Print out the records that follow, exactly and completely.

# ENTRIES PROVIDED:
■ ■ ■

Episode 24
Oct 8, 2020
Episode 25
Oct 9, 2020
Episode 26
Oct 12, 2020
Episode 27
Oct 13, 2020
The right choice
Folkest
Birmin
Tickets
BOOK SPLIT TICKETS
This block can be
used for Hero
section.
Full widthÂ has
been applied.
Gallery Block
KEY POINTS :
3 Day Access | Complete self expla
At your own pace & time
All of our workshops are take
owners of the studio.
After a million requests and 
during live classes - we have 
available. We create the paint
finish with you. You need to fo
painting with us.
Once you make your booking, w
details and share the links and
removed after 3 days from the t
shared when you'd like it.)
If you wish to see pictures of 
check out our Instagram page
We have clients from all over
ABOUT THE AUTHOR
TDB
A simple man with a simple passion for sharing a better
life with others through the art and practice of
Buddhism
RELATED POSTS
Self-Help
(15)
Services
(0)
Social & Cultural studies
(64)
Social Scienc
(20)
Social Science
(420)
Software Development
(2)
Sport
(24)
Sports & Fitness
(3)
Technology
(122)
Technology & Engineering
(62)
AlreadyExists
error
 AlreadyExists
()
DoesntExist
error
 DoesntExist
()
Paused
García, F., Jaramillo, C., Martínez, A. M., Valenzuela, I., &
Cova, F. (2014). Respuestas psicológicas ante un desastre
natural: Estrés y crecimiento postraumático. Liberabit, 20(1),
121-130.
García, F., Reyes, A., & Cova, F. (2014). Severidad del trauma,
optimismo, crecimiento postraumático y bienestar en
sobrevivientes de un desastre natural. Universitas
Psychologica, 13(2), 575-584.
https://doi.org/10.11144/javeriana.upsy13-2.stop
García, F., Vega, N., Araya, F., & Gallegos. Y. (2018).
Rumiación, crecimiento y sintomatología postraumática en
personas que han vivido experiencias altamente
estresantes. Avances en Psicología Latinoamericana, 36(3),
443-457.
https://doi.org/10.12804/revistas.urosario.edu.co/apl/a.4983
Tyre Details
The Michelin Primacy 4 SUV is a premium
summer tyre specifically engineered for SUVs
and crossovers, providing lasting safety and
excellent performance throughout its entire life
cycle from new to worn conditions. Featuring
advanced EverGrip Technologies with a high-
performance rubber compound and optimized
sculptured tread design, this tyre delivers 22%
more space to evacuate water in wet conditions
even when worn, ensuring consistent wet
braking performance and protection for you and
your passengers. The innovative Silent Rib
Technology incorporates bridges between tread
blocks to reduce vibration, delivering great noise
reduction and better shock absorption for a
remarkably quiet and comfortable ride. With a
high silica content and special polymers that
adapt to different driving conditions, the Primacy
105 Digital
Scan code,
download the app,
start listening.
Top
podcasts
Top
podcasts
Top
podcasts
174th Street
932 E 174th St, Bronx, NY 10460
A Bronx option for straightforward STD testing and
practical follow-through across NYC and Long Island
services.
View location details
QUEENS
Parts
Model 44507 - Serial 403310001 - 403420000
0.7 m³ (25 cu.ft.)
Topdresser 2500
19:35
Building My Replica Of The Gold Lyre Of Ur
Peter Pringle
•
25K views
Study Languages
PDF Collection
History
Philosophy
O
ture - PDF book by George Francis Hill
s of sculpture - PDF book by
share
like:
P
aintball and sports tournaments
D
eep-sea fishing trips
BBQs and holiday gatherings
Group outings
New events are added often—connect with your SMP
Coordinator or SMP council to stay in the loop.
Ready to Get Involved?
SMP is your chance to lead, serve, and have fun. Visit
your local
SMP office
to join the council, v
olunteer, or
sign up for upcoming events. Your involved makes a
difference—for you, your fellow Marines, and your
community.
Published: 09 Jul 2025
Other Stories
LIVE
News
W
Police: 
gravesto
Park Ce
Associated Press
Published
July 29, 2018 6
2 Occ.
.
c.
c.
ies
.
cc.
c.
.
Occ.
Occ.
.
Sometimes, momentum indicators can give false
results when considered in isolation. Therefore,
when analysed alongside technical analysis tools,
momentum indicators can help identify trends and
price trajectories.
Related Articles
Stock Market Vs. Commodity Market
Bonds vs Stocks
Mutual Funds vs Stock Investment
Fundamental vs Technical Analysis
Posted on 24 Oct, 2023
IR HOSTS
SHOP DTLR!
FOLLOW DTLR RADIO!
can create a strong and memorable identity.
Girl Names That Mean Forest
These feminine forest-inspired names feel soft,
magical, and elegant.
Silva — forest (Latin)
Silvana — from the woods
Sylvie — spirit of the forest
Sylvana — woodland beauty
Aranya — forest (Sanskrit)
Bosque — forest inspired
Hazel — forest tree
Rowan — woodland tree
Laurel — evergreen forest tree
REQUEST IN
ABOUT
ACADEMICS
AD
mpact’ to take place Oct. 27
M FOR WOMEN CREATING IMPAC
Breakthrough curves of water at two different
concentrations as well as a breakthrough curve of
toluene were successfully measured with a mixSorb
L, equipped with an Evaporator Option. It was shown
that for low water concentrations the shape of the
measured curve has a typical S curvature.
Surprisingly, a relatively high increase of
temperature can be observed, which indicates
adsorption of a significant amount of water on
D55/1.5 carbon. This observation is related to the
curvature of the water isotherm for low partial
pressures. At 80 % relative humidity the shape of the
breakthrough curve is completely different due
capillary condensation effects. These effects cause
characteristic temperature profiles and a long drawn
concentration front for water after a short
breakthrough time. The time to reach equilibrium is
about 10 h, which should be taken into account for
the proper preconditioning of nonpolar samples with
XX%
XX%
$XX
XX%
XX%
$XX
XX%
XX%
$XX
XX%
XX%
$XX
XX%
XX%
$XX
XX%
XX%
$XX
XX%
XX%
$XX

■ ■ ■

# EXERCISE RESPONSE:
Episode 24
Oct 8, 2020
Episode 25
Oct 9, 2020
Episode 26
Oct 12, 2020
Episode 27
Oct 13, 2020
The right choice
Folkest
Birmin
Tickets
BOOK SPLIT TICKETS
This block can be
used for Hero
section.
Full widthÂ has
been applied.
Gallery Block
KEY POINTS :
3 Day Access | Complete self expla
At your own pace & time
All of our workshops are take
owners of the studio.
After a million requests and 
during live classes - we have 
available. We create the paint
finish with you. You need to fo
painting with us.
Once you make your booking, w
details and share the links and
removed after 3 days from the t
shared when you'd like it.)
If you wish to see pictures of 
check out our Instagram page
We have clients from all over
ABOUT THE AUTHOR
TDB
A simple man with a simple passion for sharing a better
life with others through the art and practice of
Buddhism
RELATED POSTS
Self-Help
(15)
Services
(0)
Social & Cultural studies
(64)
Social Scienc
(20)
Social Science
(420)
Software Development
(2)
Sport
(24)
Sports & Fitness
(3)
Technology
(122)
Technology & Engineering
(62)
AlreadyExists
error
 AlreadyExists
()
DoesntExist
error
 DoesntExist
()
Paused
García, F., Jaramillo, C., Martínez, A. M., Valenzuela, I., &
Cova, F. (2014). Respuestas psicológicas ante un desastre
natural: Estrés y crecimiento postraumático. Liberabit, 20(1),
121-130.
García, F., Reyes, A., & Cova, F. (2014). Severidad del trauma,
optimismo, crecimiento postraumático y bienestar en
sobrevivientes de un desastre natural. Universitas
Psychologica, 13(2), 575-584.
https://doi.org/10.11144/javeriana.upsy13-2.stop
García, F., Vega, N., Araya, F., & Gallegos. Y. (2018).
Rumiación, crecimiento y sintomatología postraumática en
personas que han vivido experiencias altamente
estresantes. Avances en Psicología Latinoamericana, 36(3),
443-457.
https://doi.org/10.12804/revistas.urosario.edu.co/apl/a.4983
Tyre Details
The Michelin Primacy 4 SUV is a premium
summer tyre specifically engineered for SUVs
and crossovers, providing lasting safety and
excellent performance throughout its entire life
cycle from new to worn conditions. Featuring
advanced EverGrip Technologies with a high-
performance rubber compound and optimized
sculptured tread design, this tyre delivers 22%
more space to evacuate water in wet conditions
even when worn, ensuring consistent wet
braking performance and protection for you and
your passengers. The innovative Silent Rib
Technology incorporates bridges between tread
blocks to reduce vibration, delivering great noise
reduction and better shock absorption for a
remarkably quiet and comfortable ride. With a
high silica content and special polymers that
adapt to different driving conditions, the Primacy
105 Digital
Scan code,
download the app,
start listening.
Top
podcasts
Top
podcasts
Top
podcasts
174th Street
932 E 174th St, Bronx, NY 10460
A Bronx option for straightforward STD testing and
practical follow-through across NYC and Long Island
services.
View location details
QUEENS
Parts
Model 44507 - Serial 403310001 - 403420000
0.7 m³ (25 cu.ft.)
Topdresser 2500
19:35
Building My Replica Of The Gold Lyre Of Ur
Peter Pringle
•
25K views
Study Languages
PDF Collection
History
Philosophy
O
ture - PDF book by George Francis Hill
s of sculpture - PDF book by
share
like:
P
aintball and sports tournaments
D
eep-sea fishing trips
BBQs and holiday gatherings
Group outings
New events are added often—connect with your SMP
Coordinator or SMP council to stay in the loop.
Ready to Get Involved?
SMP is your chance to lead, serve, and have fun. Visit
your local
SMP office
to join the council, v
olunteer, or
sign up for upcoming events. Your involved makes a
difference—for you, your fellow Marines, and your
community.
Published: 09 Jul 2025
Other Stories
LIVE
News
W
Police: 
gravesto
Park Ce
Associated Press
Published
July 29, 2018 6
2 Occ.
.
c.
c.
ies
.
cc.
c.
.
Occ.
Occ.
.
Sometimes, momentum indicators can give false
results when considered in isolation. Therefore,
when analysed alongside technical analysis tools,
momentum indicators can help identify trends and
price trajectories.
Related Articles
Stock Market Vs. Commodity Market
Bonds vs Stocks
Mutual Funds vs Stock Investment
Fundamental vs Technical Analysis
Posted on 24 Oct, 2023
IR HOSTS
SHOP DTLR!
FOLLOW DTLR RADIO!
can create a strong and memorable identity.
Girl Names That Mean Forest
These feminine forest-inspired names feel soft,
magical, and elegant.
Silva — forest (Latin)
Silvana — from the woods
Sylvie — spirit of the forest
Sylvana — woodland beauty
Aranya — forest (Sanskrit)
Bosque — forest inspired
Hazel — forest tree
Rowan — woodland tree
Laurel — evergreen forest tree
REQUEST IN
ABOUT
ACADEMICS
AD
mpact’ to take place Oct. 27
M FOR WOMEN CREATING IMPAC
Breakthrough curves of water at two different
concentrations as well as a breakthrough curve of
toluene were successfully measured with a mixSorb
L, equipped with an Evaporator Option. It was shown
that for low water concentrations the shape of the
measured curve has a typical S curvature.
Surprisingly, a relatively high increase of
temperature can be observed, which indicates
adsorption of a significant amount of water on
D55/1.5 carbon. This observation is related to the
curvature of the water isotherm for low partial
pressures. At 80 % relative humidity the shape of the
breakthrough curve is completely different due
capillary condensation effects. These effects cause
characteristic temperature profiles and a long drawn
concentration front for water after a short
breakthrough time. The time to reach equilibrium is
about 10 h, which should be taken into account for
the proper preconditioning of nonpolar samples with
XX%
XX%
$XX
XX%
XX%
$XX
XX%
XX%
$XX
XX%
XX%
$XX
XX%
XX%
$XX
XX%
XX%
$XX
XX%
XX%
$XX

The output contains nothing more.